When we finally set off in our jeep at Pench, it was quite bright. We wanted to see a tiger: who wants anything less! “It’s a little late in the morning,” the guide said; Akhil nodded grimly. We set off into the jungle and the first happening sights were droppings — tiger droppings no less! I couldn’t share Akhil’s enthusiasm. “Oh, oh! How many days old would those be?” he goes. Oh please! And then, pug marks! What? Foot-prints of the tiger, stupid! “How fresh are they?” The tiger has been here, walking right along this path. We saw plenty of spider webs, really huge ones; and trees – teak trees with a very diseased appearance. “Oh, that is nothing. The trees will be fine,” comes the nonchalant reply. Where is the tiger – any tiger, please? Suddenly there was a filthy stench – more excitement. “Oh, it is a kill!” A tiger must have mauled some creature a couple of days ago somewhere here and the flesh is rotting. A monkey gives a sharp cry. “Is that a normal cry bhaiyya?” cried Akhil. If the monkey has seen a tiger in the vicinity, it will not be a normal cry – that is the point of the question, I later learn.
So, we saw tiger droppings, pug marks, gaped at scratch marks left by the tiger on trees to mark his territory, smelt the rotting flesh of a kill, tried to hear any warning calls that deer or monkeys give out when there is a tiger in the neighbourhood – but we saw no tiger. Some gaurs (wild bisons) sighted many meters away had Akhil more sad than excited – if we had come in just a little earlier we would have had them crossing our path. At Bandhavgarh we will be up real early, I promise him.
Bandhavgarh, where Sri Rama is said to have built a fortress for Lakshmana (Bandhav – brother, Garh - fort, house), still has a fair tiger population and has been the home to many legendary tigers like Charger (he who would charge at tourists!) and B2 (Chargers’s son and later, challenger and killer; for tigers are territorial creatures and two males cannot cohabit in the same territory!).

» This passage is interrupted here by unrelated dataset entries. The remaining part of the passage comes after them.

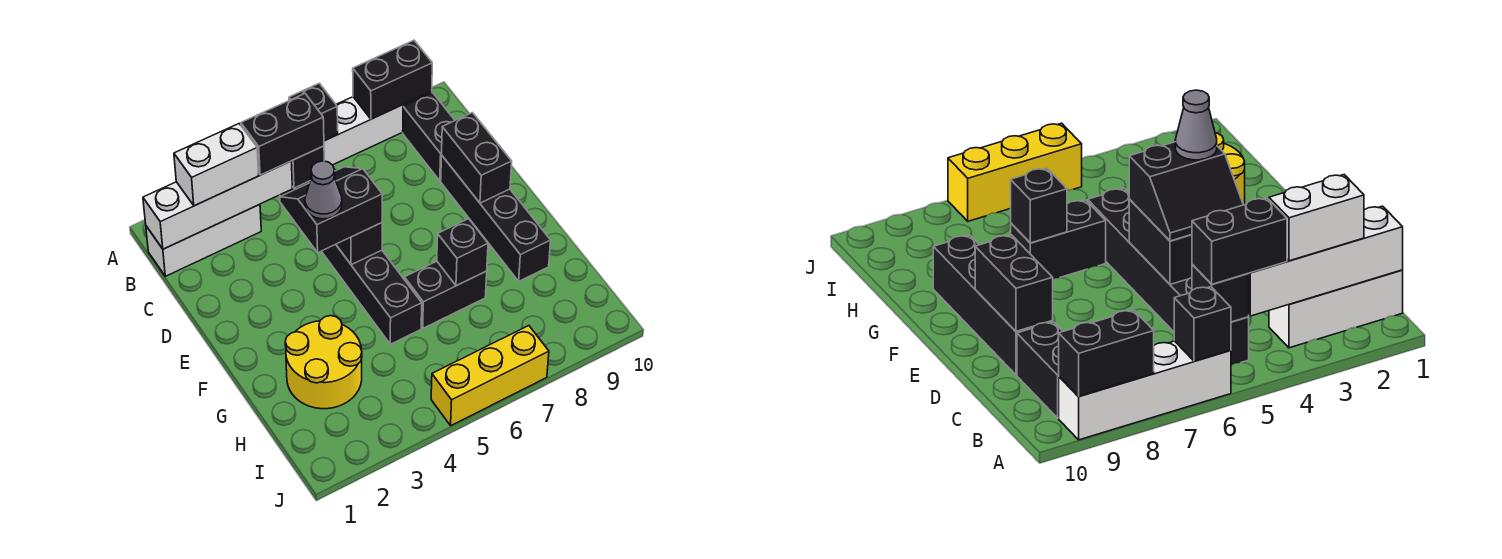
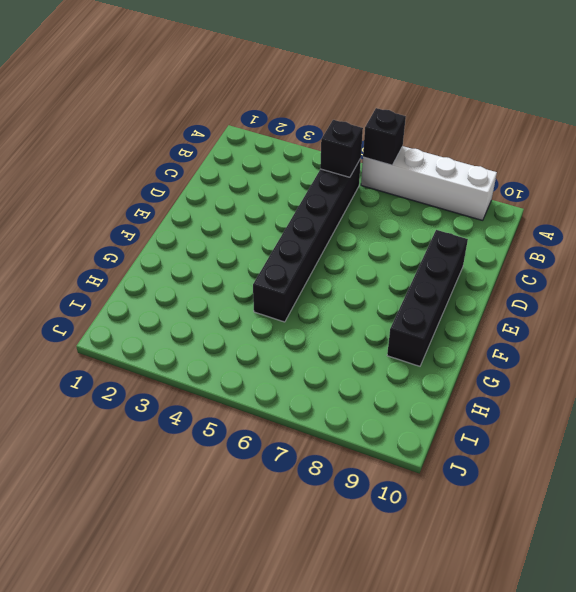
none -> white brick B1:B3 level 1
none -> black brick B9:C9 level 1
none -> yellow round brick G2:H3 level 1

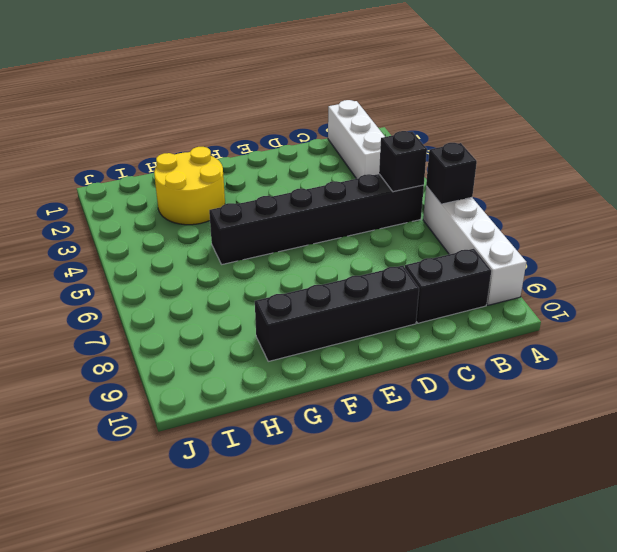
none -> black brick G6:G7 level 1
none -> yellow brick J5:J7 level 1
none -> black brick A8:A9 level 2

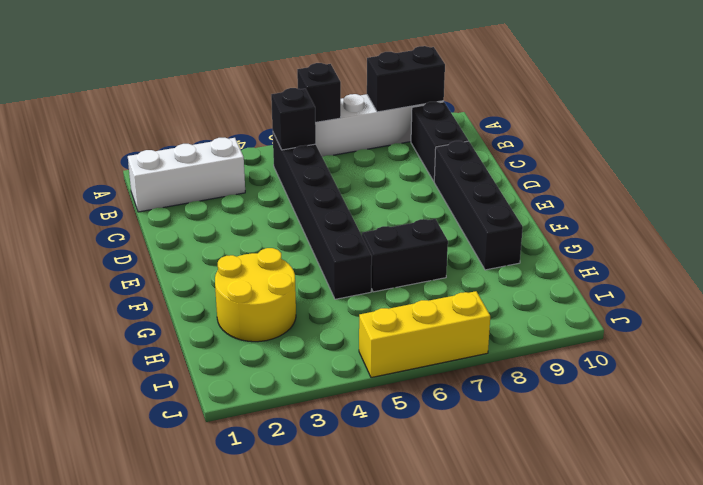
none -> white brick B1:B4 level 2
none -> black brick D5:E5 level 2
none -> black brick D9:E9 level 2

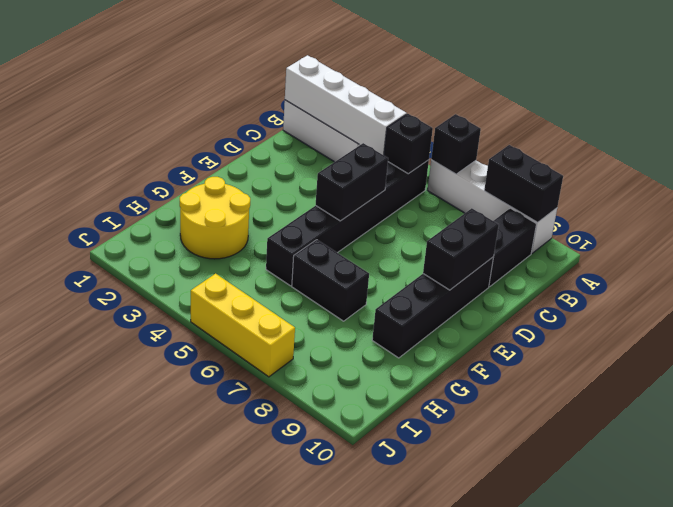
none -> black brick G7 level 2
none -> white brick B2:B3 level 3
none -> black brick B4:B5 level 3

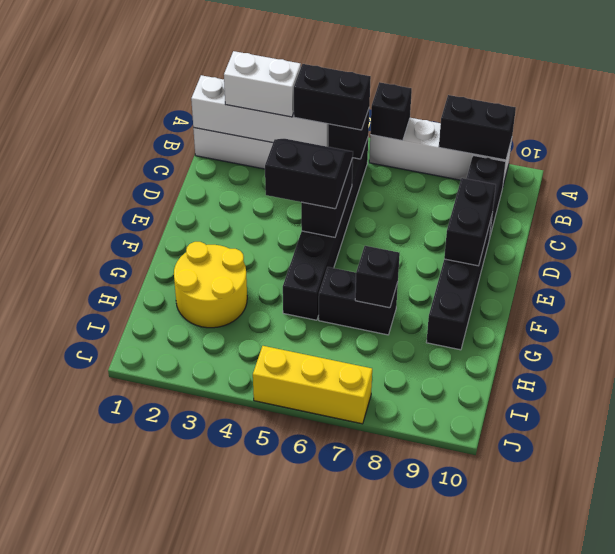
none -> grey cone E4 level 4

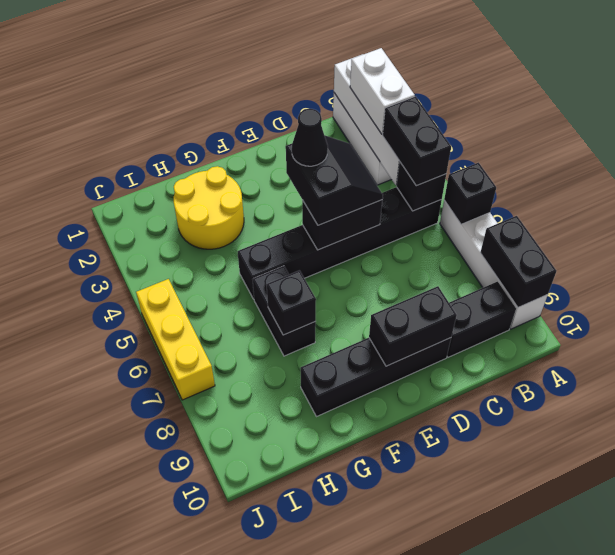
black cone E4 level 4 -> grey cone E4 level 4

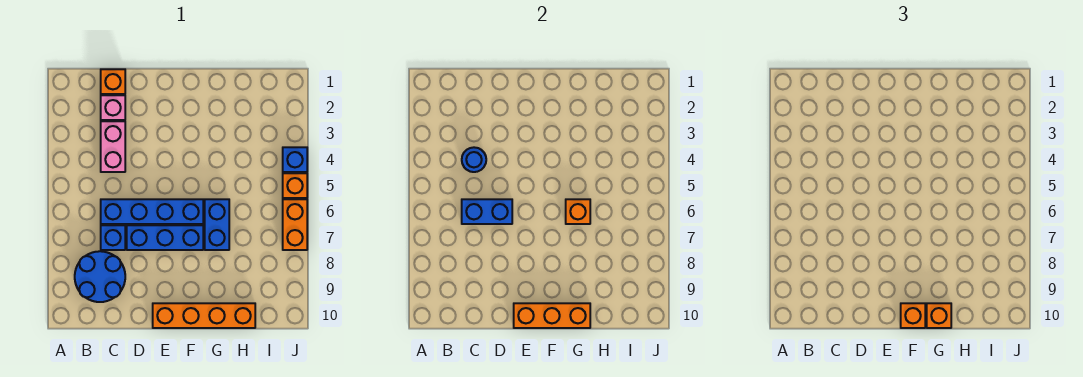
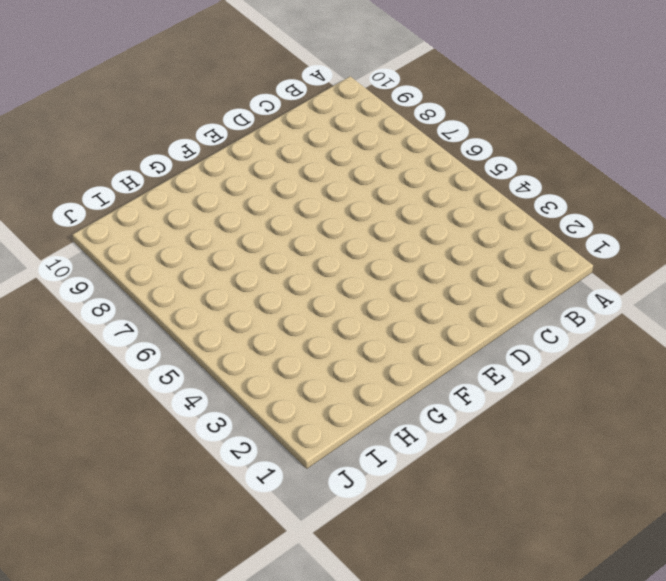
none -> blue round brick B8:C9 level 1
none -> orange brick C1 level 1
none -> pink brick C2 level 1

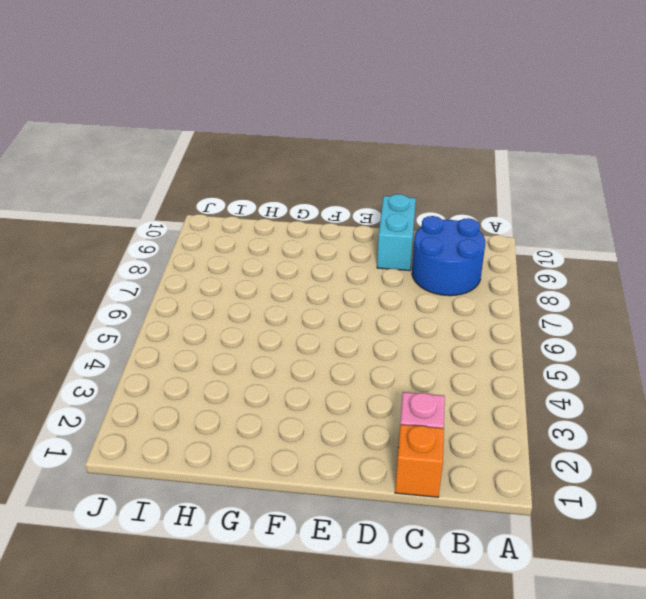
cyan brick D9:D10 level 1 -> none
none -> pink brick C3:C4 level 1
none -> blue brick C6:F6 level 1
none -> blue brick C7 level 1

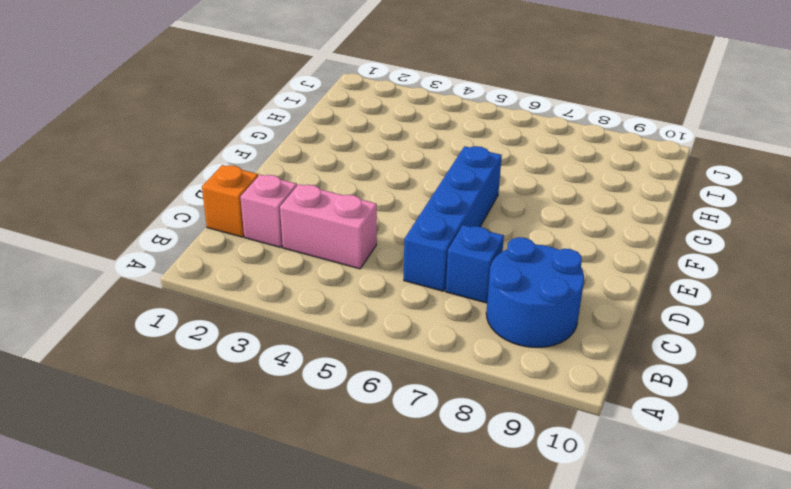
none -> blue brick D7:F7 level 1
none -> orange brick E10:H10 level 1
none -> blue brick G6:G7 level 1

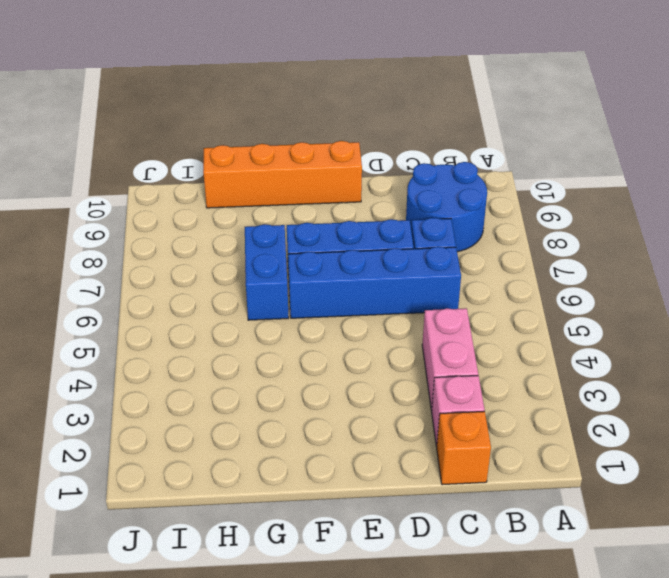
none -> blue brick J4 level 1
none -> orange brick J5 level 1
none -> orange brick J6:J7 level 1

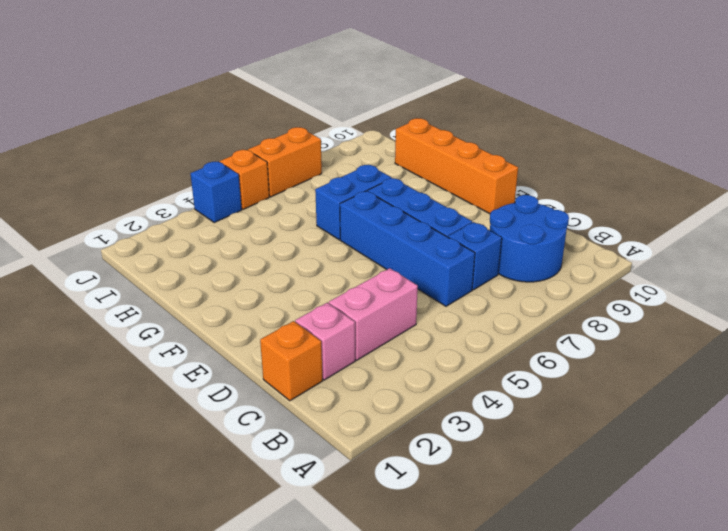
none -> blue round brick C4 level 2
none -> blue brick C6:D6 level 2
none -> orange brick E10:G10 level 2

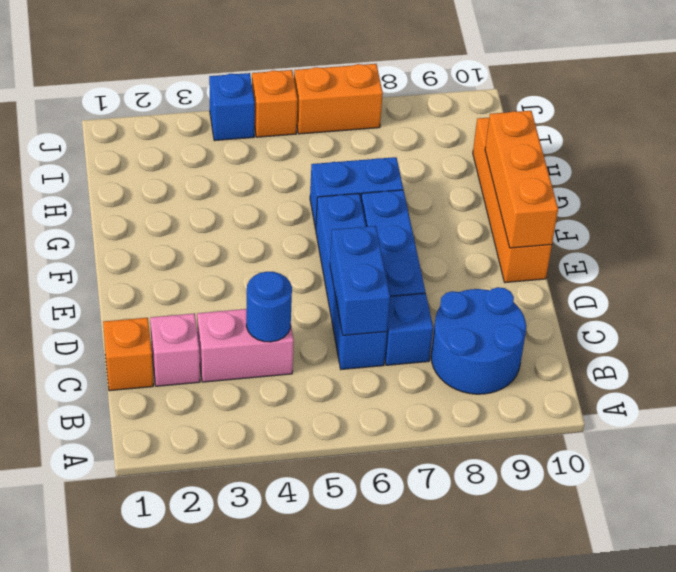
none -> orange brick G6 level 2
none -> orange brick F10 level 3
none -> orange brick G10 level 3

Our guide was a strong, silent man. As we drove through the forest, we saw a bird caught in a spider web. It was a paradise flycatcher! A lovely, if slightly puzzling, name. And the flycatcher was caught in a spider web – what irony this. Many jeeps stopped, the tourists clicked away at the hapless bird — only man in vile — and went on their way to the spot where information about tiger sighting would be available and where we would have to join a long queue, if one had been sighted. “Can you not release the bird?” I asked fearing a contemptuous dismissal. The bird was going to die for no reason – the spider was not going to eat her! Akhil warned me – “Don’t play with nature, didi!” Release the bird the guide did and we went on to see the tiger. I think it was that good deed done that fetched us the tiger darshan.
As one leaves the Bandhavgarh tiger sanctuary, there is a board with a painted tiger saying: Don’t lose heart if you have not seen me — for I have seen you. Many tourists have to leave with that small and eerie consolation, but the gods were on our side and we actually saw a tiger a few feet away from us!
It was later in Panna where we were more relaxed, having seen a tiger and all that, that the real joy of wildlife hit me. It was a common peacock with his feathers downsized (happens during the monsoons, informed my guide) which was roaming among some tall grass. It was so beautiful – just the experience of seeing it like that. The peacock was hanging out on his own turf and there was something majestic about that. Wildlife encounters are humbling for they display the simple, raw grandeur of nature. Madhya Pradesh calls us for this reason if for no other.